▶ Consignes de travail:
**1.** D'après le texte sur les huiles usagées, quelles qualités le plan d'action pour une économie circulaire souhaite-t-il voir dans l'économie ? Citez-les toutes.
**2.** Poursuivez le texte sur les huiles usagées à partir de sa dernière phrase.

▶ Texte à étudier:
<<<<

III.Exiger des détenteurs de déchets qui contaminent les huiles usagées (par exemple, en raison d’une mauvaise séparation et d’une contamination ultérieure des lots dans un camion ou un réservoir de stockage) qu’ils paient pour leur traitement.

IV.Établir des lignes directrices détaillées et dispenser une formation pour préciser quelles huiles usagées doivent être séparées par le détenteur des déchets (par exemple, éviter de les mélanger avec des huiles polychlorobiphényles, des liquides de frein, etc.)

Il convient de noter que toutes les mesures énumérées ne peuvent pas être combinées (par exemple, subventions pour les petits détenteurs de déchets + collecte gratuite/payée) et que la meilleure façon de mettre en œuvre les mesures peut être très spécifique au contexte national, y compris, par exemple, si les mesures sont adoptées dans le cadre d’un système de REP ou autrement via des dispositions légales spécifiques, des orientations ou d’autres moyens 36 . Ces mesures devraient être complétées par une mise en application par les États membres et par des activités d’information et de sensibilisation destinées aux producteurs d’huiles usagées et au grand public.

5.Régénération des huiles usagées

Le plan d’action pour une économie circulaire vise à favoriser et à encourager une économie durable, plus efficace dans l’utilisation des ressources et compétitive, dans laquelle la valeur des matériaux et des produits reste en circulation le plus longtemps possible. Étant donné que les huiles usagées peuvent être recyclées par le biais de processus techniquement bien établis, elles peuvent contribuer de manière significative aux objectifs de l’économie circulaire.

>>>>

▶ Matériel rassemblé:
<<<<

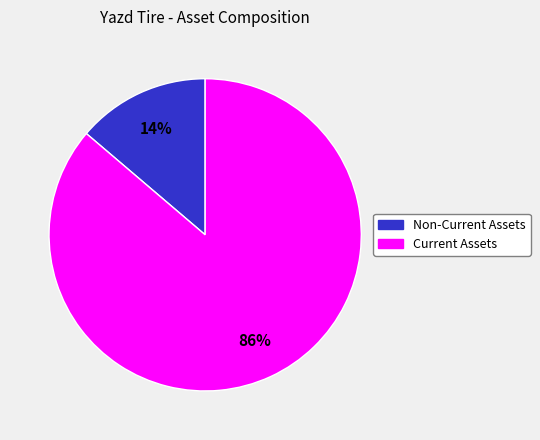

Which category accounts for the majority?

Current Assets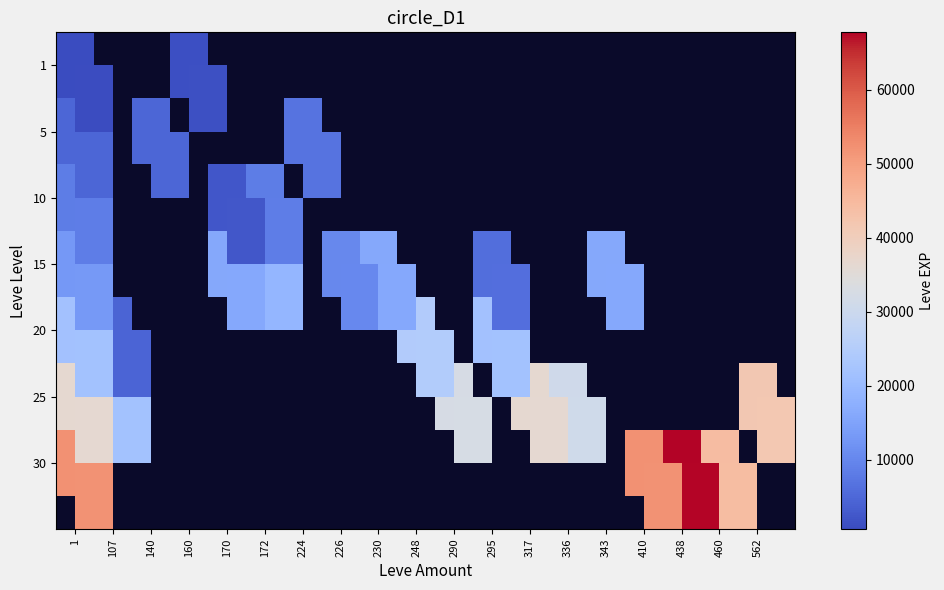

How many series are shown in this chart?

7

>>>>

▶ Réponses attendues:
**1.**
Le plan d'action vise une économie :
- durable ;
- plus efficace dans l'utilisation des ressources ;
- compétitive.

**2.**
La régénération des huiles usagées est définie dans la directive-cadre relative aux déchets comme «toute opération de recyclage permettant de produire des huiles de base par un raffinage d’huiles usagées, impliquant notamment l’extraction des contaminants, des produits d’oxydation et des additifs contenus dans ces huiles» 37 . Elle établit également une hiérarchie des déchets qui donne la préférence à la préparation en vue de la réutilisation et du recyclage par rapport à la valorisation énergétique. Pour les huiles usagées, l’article 21 indique que la régénération est prioritaire par rapport aux autres options de traitement.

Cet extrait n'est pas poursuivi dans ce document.